Master
2024/2025
Actuarial Calculus -2
Type:
Elective course (Stochastic Modeling in Economics and Finance)
Delivered by:
Department of Statistics and Data Analysis
When:
1 year, 3 module
Open to:
students of all HSE University campuses
Language:
English
Course Syllabus
Abstract
In this second part of Actuarial Calculus, I will give an introduction to Risk Theory offers a comprehensive exploration of the mathematical and statistical foundations of risk analysis in insurance. The course covers essential topics such as compound risk models, the computation of claim distributions, premium calculation principles, and risk measures. It delves into utility theory, examining the Expected Utility Hypothesis and its implications for optimal insurance strategies and risk sharing. Additionally, the curriculum introduces the Cramér–Lundberg model, focusing on ruin probabilities, differential equations, reinsurance, and the concept of Time to Ruin. Overall, this course equips students with theoretical concepts and quantitative methods necessary for effective risk management, enabling them to evaluate insurance products and make informed decisions in real-world contexts.
Learning Objectives
- Understand and Analyze Compound Models and Discrete Distributions: To explore the structure and computation methods of compound risk models (S) and to calculate the distribution of S in the discrete case, identifying key approximations and their practical implications for insurance premium calculations.
- Evaluate Premium Calculation Principles and Risk Measures: To examine various premium calculation principles and risk measures, assessing how these elements contribute to effective risk management in insurance and how they can be influenced by the characteristics of the underlying risk models.
- Investigate Expected Utility Theory and Optimal Insurance Solutions: To delve into the concepts of the expected utility hypothesis and zero utility premium, focusing on how they inform decision-making processes for optimal insurance coverage and the positioning of insurers in the market.
- Explore the Cramér–Lundberg Model and Its Applications: To define the Cramér–Lundberg process and understand its significance in estimating ruin probabilities. This includes analyzing the differential equations involved, evaluating the impact of reinsurance on risk exposure, and exploring the role of claim size distributions in determining the time to ruin.
Expected Learning Outcomes
- Learn about the different risk models
- Explore various topics in utility theory as they apply to insurance companies.

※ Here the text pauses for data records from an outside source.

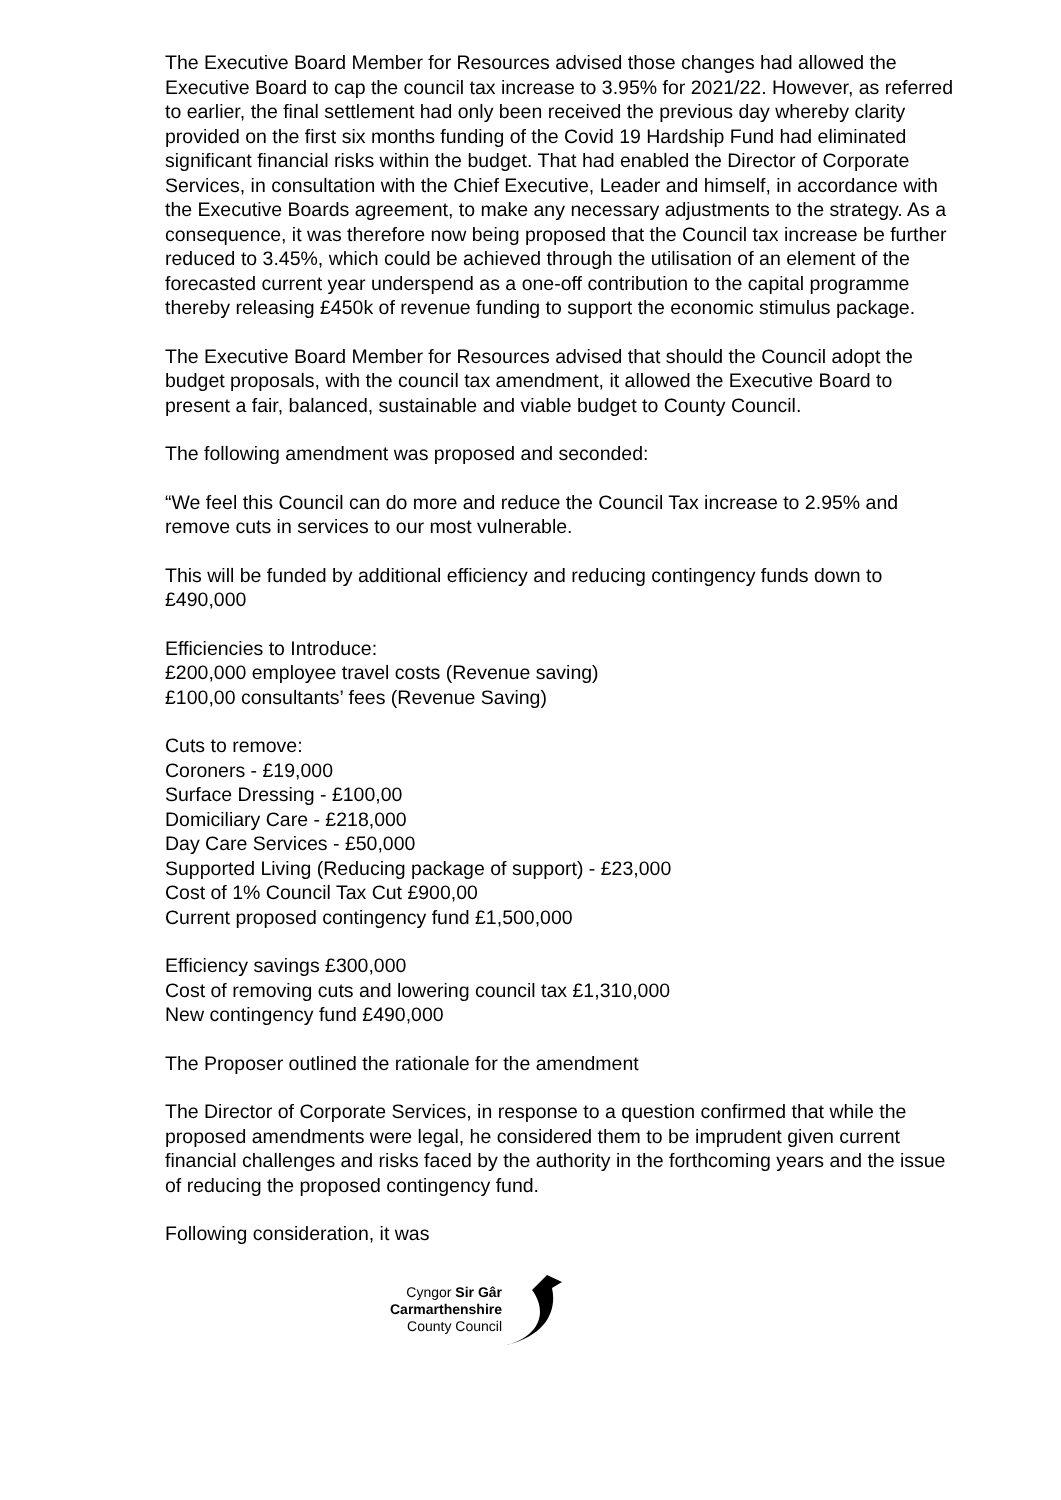The Executive Board Member for Resources advised those changes had allowed the Executive Board to cap the council tax increase to 3.95% for 2021/22. However, as referred to earlier, the final settlement had only been received the previous day whereby clarity provided on the first six months funding of the Covid 19 Hardship Fund had eliminated significant financial risks within the budget. That had enabled the Director of Corporate Services, in consultation with the Chief Executive, Leader and himself, in accordance with the Executive Boards agreement, to make any necessary adjustments to the strategy. As a consequence, it was therefore now being proposed that the Council tax increase be further reduced to 3.45%, which could be achieved through the utilisation of an element of the forecasted current year underspend as a one-off contribution to the capital programme thereby releasing £450k of revenue funding to support the economic stimulus package.
The Executive Board Member for Resources advised that should the Council adopt the budget proposals, with the council tax amendment, it allowed the Executive Board to present a fair, balanced, sustainable and viable budget to County Council.
The following amendment was proposed and seconded:
“We feel this Council can do more and reduce the Council Tax increase to 2.95% and remove cuts in services to our most vulnerable.
This will be funded by additional efficiency and reducing contingency funds down to £490,000
Efficiencies to Introduce:
£200,000 employee travel costs (Revenue saving)
£100,00 consultants’ fees (Revenue Saving)
Cuts to remove:
Coroners - £19,000
Surface Dressing - £100,00
Domiciliary Care - £218,000
Day Care Services - £50,000
Supported Living (Reducing package of support) - £23,000
Cost of 1% Council Tax Cut £900,00
Current proposed contingency fund £1,500,000
Efficiency savings £300,000
Cost of removing cuts and lowering council tax £1,310,000
New contingency fund £490,000
The Proposer outlined the rationale for the amendment
The Director of Corporate Services, in response to a question confirmed that while the proposed amendments were legal, he considered them to be imprudent given current financial challenges and risks faced by the authority in the forthcoming years and the issue of reducing the proposed contingency fund.
Following consideration, it was
Cyngor Sir Gâr
Carmarthenshire
County Council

- Study some topics in Credibility Theory
- Learn the Classical Claims Reserving Methods The Dirichlet Model
- Acquire knowledge about the Cramér-Lundberg model.
Course Contents
- Risk models
- Utility Theory
- Theory of credibility
- Reserving of Claims
- The model of Cramér-Lundberg
Bibliography
Recommended Core Bibliography
- Practical Risk Theory for Actuaries, Daykin, C. D., 1996
Recommended Additional Bibliography
- An introduction to mathematical risk theory, Gerber, H. U., 1979
- Mathematical methods in risk theory, Buhlmann, H., 1996
- Modern actuarial risk theory : using R, Kaas, R., 2009
- Modern actuarial risk theory, Kaas, R., 2001